■ Passage given ■
* * * * * * * * *

January 8, 2007
With 2006 now ended and 2007 before us, I thought it would be a good time to review the annual and long-term performance of the Strategic Growth Fund. Though our annual and semi-annual reports always contain full financials, investment positions and a detailed letter to shareholders, a more immediate, though informal, analysis might be useful as well.
As of December 31, 2006, the Strategic Growth Fund achieved annual total returns of 3.51% (1 year), 4.79% (3 year), 9.70% (5 year) and 12.38% (since inception). An initial $10,000 investment in the Fund at its inception of July 24, 2000 would have grown to $21,206. This compares with a value of $10,783 for an equivalent investment in the S&P 500, and $16,638 for an equivalent investment in the Russell 2000.
The performance of the Fund is driven by two factors. First, the Fund invests in a broadly diversified portfolio of stocks at all times. Of course, those stocks are sensitive to fluctuations in the general market. So in addition, the Fund periodically hedges its exposure to those market fluctuations, based primarily on the status of valuations and market action (price behavior, trading volume, breadth, industry action, and other asset types such as bonds, commodities, and so forth).
Importantly, the intent of the Fund's investment approach is to achieve strong investment performance as measured over the full market cycle (bull and bear markets combined), with smaller periodic losses than experienced by a buy-and-hold strategy in the major indices (primarily the S&P 500). We emphasize long-term, full-cycle returns and managed risk, with a very open lack of emphasis on tracking shorter-term market fluctuations. In richly valued markets – particularly when short-term price action is overbought and the broad consensus of sentiment is overly bullish – the Fund will tend to hedge against market fluctuations.
With regard to stock selection, the chart below presents the performance of the stocks (including small day-to-day money market balances) held in the Strategic Growth Fund, after fees, but excluding the impact of hedging transactions.

* * * * * * * * *

■ Data listing ■
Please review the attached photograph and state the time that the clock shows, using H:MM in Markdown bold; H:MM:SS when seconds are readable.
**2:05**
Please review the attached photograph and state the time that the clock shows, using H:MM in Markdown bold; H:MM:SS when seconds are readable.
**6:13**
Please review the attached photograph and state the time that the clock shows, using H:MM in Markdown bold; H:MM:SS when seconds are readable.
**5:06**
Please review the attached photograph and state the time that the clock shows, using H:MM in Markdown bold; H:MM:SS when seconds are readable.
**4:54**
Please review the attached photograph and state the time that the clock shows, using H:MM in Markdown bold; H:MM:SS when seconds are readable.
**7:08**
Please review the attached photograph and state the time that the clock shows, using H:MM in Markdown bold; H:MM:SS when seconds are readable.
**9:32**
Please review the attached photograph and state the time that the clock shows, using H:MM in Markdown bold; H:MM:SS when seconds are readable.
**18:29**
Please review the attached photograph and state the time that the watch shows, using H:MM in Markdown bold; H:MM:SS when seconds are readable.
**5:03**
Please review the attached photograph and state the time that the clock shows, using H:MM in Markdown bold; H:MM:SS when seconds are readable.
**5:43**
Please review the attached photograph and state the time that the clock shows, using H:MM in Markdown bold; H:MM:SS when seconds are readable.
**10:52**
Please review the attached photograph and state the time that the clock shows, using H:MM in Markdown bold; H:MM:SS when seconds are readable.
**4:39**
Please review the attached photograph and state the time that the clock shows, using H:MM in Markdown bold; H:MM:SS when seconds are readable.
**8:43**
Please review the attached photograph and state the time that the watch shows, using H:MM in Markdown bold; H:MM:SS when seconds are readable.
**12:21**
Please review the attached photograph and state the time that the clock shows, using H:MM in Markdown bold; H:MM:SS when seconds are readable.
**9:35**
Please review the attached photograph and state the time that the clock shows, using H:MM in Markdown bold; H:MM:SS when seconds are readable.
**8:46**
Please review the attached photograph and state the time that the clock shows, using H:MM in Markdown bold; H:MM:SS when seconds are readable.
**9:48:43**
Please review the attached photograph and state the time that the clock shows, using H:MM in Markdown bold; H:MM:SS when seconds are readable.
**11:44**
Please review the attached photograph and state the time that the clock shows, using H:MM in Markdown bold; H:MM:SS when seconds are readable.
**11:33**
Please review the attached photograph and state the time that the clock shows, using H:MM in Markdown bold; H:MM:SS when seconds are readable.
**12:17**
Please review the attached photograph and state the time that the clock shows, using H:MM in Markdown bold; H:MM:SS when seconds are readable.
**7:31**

* * * * * * * * *

■ Task list ■
**1.** In the fund commentary, what would an initial $10,000 investment in the Strategic Growth Fund at its inception have grown to by December 31, 2006?
**2.** Carry the fund commentary forward from its final sentence.

■ Response list ■
**1.** $21,206

**2.**
On a stock selection basis, the Fund's holdings have strongly outperformed the S&P 500 (as well as the Dow Industrials, Russell 2000, and Nasdaq) since its inception in 2000. On balance, this performance has been largely as intended, and in the context of long-term historical tests and experience, has been neither extraordinary nor disappointing overall.
Clearly, I have no intention of readily abandoning the value-conscious stock selection approach that produced these results. What might be surprising is that the stock selection performance depicted above was my primary source of disappointment last year, and largely explains the tepid returns achieved by the Strategic Growth Fund in 2006.
To see this, the chart below presents the ratio of the performances depicted in the foregoing chart. A rising line indicates that the stocks held in the Strategic Growth Fund are outperforming the S&P 500. A falling line indicates that our stocks are lagging, at least temporarily.
Note that after hitting a fresh high in early May of 2006, the performance of our stocks – relative to the S&P 500 – trailed off modestly. During the final 8 months of the year, the stocks held by the Fund achieved a total return, after fees, of 5.18%, while the S&P 500 achieved a total return of 9.65%.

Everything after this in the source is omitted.